Meditation is the practice of consciousness and is often used by 12-step services and counselors as a method of preventing relapse. Increasing awareness allows substance abusers to consider good and bad thoughts and feelings, putting a strong emphasis on growth in recovery.

Meditation of consciousness is also an efficient way of controlling anxiety and the body’s capability to detoxify itself without fear of relapse from withdrawal symptoms.

There are various kinds of contemplation on awareness. Contemplation in Vipassana helps the mind not to respond to emotions and thoughts that cause harm. Many advocates say that it is possible to be rid of all negative behaviors, even depression, with enough preparation. The Transcendental Meditation Organization says controlled studies indicate that TM reverses physiological and psychological causes contributing to substance abuse. This kind of therapy has gone to show significant positive results in helping people with nicotine and opioid addiction recovery from their addictions.

Yoga

In yoga therapy, three elements are combined: functional tasks, relaxation practice, and reflection. The theory of yoga is a unification between mind, body, and spirit. This can foster a state of inner peace that may help prevent relapse in addiction. Several studies have suggested that yoga may relieve anxiety, stress, and depression.

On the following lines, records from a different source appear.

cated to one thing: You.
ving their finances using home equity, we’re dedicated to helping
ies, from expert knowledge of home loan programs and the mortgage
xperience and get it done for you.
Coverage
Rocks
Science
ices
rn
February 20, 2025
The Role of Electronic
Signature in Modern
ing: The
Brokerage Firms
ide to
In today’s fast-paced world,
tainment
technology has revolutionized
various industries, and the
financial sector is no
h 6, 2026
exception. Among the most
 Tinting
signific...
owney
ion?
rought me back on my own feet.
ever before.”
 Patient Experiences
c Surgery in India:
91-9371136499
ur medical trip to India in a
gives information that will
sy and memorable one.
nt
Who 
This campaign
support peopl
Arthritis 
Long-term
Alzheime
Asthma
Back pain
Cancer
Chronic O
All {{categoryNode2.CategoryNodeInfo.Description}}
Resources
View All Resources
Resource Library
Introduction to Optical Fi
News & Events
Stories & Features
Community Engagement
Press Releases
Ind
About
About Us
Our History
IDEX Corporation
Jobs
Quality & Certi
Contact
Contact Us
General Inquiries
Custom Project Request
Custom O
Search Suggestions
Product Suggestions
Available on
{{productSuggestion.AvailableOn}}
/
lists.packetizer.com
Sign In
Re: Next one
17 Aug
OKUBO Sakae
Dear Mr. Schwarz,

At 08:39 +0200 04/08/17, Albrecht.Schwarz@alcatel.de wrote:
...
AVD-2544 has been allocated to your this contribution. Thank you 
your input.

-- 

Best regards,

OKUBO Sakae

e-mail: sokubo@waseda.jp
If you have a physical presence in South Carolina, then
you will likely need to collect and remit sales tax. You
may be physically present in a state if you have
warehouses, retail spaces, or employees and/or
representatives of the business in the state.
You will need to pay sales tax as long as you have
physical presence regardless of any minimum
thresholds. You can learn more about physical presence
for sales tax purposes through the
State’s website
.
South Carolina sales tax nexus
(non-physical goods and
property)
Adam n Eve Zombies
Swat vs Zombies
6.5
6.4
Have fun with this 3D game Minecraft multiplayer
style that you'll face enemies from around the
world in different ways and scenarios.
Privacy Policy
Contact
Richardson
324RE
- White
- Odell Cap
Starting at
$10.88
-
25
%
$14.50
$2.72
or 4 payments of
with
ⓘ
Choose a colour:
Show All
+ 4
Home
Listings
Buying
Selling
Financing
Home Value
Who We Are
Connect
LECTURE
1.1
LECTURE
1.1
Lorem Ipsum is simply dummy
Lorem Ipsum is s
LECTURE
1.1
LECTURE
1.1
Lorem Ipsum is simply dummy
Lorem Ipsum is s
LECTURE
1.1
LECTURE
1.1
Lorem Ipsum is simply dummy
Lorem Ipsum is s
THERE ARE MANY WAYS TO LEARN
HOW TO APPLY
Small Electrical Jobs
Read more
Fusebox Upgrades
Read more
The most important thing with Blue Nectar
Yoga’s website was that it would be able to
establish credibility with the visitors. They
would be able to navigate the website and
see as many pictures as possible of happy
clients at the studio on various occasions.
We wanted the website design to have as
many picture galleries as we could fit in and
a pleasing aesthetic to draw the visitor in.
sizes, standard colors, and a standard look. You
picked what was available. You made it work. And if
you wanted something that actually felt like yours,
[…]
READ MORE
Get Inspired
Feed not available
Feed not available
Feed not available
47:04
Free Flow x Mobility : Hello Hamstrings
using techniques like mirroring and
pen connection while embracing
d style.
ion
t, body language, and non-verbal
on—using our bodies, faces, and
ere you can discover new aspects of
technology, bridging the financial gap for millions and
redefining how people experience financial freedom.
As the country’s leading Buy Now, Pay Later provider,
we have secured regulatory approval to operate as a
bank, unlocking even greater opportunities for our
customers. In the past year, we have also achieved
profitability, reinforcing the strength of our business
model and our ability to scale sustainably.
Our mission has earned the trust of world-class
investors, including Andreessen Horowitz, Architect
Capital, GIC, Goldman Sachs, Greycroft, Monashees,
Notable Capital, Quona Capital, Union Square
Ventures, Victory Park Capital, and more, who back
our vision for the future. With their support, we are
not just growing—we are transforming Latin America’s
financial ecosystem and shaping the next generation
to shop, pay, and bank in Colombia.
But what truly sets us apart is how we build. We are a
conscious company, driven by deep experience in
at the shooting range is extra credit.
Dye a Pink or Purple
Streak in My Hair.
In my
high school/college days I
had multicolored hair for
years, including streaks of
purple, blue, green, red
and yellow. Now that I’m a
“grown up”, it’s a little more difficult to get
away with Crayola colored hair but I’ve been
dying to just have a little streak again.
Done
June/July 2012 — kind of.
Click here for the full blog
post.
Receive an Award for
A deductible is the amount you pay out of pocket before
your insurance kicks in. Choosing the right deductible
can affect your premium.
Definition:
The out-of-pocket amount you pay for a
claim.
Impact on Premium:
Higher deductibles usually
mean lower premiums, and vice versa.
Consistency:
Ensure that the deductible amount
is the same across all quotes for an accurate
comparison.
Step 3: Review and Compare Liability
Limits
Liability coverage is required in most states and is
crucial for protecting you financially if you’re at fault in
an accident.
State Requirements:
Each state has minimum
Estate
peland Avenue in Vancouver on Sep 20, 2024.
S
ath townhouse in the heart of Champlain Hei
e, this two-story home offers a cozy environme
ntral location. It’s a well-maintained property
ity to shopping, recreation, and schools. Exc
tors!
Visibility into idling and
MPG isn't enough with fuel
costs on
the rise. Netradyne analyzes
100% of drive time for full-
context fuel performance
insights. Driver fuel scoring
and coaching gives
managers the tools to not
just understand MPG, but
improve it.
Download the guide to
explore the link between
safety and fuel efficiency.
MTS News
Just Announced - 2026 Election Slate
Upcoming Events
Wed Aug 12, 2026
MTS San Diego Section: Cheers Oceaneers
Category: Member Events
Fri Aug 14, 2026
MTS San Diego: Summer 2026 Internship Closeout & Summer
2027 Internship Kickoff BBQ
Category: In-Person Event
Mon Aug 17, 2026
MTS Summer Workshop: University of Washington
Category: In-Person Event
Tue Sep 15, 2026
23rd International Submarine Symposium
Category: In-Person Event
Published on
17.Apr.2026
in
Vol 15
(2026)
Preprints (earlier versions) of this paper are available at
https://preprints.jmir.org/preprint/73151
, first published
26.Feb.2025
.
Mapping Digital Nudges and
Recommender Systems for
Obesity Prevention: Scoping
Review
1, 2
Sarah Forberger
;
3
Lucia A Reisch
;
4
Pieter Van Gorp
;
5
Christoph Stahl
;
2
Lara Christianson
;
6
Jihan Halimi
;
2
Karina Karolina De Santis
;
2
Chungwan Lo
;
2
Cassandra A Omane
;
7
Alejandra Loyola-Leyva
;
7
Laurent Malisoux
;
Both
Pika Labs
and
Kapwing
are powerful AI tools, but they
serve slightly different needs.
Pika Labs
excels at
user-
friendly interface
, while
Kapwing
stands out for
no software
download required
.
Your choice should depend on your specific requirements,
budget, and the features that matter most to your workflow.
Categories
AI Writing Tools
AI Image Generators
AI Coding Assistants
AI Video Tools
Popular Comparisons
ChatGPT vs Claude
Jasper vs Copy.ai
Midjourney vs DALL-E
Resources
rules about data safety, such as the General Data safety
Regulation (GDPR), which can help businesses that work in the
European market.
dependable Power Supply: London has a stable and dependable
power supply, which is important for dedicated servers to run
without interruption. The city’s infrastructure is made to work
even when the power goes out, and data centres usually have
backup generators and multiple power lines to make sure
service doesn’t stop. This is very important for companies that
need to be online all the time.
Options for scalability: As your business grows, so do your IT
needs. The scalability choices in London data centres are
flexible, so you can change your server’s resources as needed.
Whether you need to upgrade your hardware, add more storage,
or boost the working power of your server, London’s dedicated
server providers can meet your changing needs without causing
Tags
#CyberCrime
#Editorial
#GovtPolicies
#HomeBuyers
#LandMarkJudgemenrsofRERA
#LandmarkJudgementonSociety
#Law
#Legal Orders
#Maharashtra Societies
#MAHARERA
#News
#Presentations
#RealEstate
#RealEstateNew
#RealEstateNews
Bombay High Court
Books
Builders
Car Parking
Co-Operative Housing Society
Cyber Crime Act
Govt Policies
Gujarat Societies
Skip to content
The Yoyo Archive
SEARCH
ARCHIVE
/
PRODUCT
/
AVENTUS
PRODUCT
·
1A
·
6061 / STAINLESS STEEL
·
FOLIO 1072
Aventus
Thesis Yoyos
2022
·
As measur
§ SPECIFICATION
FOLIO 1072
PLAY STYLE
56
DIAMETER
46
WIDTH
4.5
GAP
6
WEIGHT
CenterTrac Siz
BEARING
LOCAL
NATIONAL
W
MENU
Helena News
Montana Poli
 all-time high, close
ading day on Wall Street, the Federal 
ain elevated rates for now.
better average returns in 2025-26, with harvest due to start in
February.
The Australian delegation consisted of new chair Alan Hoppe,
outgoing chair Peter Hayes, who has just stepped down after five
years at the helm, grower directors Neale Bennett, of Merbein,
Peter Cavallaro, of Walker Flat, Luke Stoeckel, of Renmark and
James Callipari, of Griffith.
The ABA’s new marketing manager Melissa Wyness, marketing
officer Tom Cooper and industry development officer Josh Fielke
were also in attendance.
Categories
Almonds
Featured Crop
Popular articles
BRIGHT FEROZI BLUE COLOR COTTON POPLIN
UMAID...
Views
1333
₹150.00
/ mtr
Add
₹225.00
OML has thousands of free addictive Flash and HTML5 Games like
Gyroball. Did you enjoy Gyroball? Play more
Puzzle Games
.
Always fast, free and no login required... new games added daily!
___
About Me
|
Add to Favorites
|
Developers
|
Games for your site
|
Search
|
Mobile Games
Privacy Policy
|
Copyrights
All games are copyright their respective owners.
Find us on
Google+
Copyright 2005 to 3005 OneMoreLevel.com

The physical aspect allows internal awareness and reflection on underlying issues. For many in this kind of addiction treatment, they are able to rid their mind, body, and soul of the desire to use substances. Breathing is a key aspect of this holistic treatment. The lungs are the connection between the blood and nervous systems and provide detoxification, strength, and an important reaction to relaxation.

Meditation is important because it gives a greater sense of self-confidence to heal for addicts. Through yoga, addicts can begin to shake off their cravings and use their inner strength, freeing themselves of desire to use. A meditation-recovery network offers courses and retreats in leading yoga centers around the world like Sivananda and Yogaville, for the rehabilitation of abusers.

Exercise

Even in small doses, daily exercise will raise happiness, something abusers desire more if they do not have their substance of choice. Starting a fitness schedule will help to fill the void that was left by substance abuse, providing a recovering addict with a sense of purpose and a small, but significant, sense of structure.

Aerobic and other activities have well-known health benefits, including positive development throughout the neurological, respiratory, and endocrine systems. Physical exercise has many benefits that can help addicts in recovery.

Speak to your local recovery center to discuss options for holistic treatment methods that can complement traditional treatment methods. Through holistic treatments paired with traditional recovery treatment programs, a person can have a greater chance of living a long life in sobriety.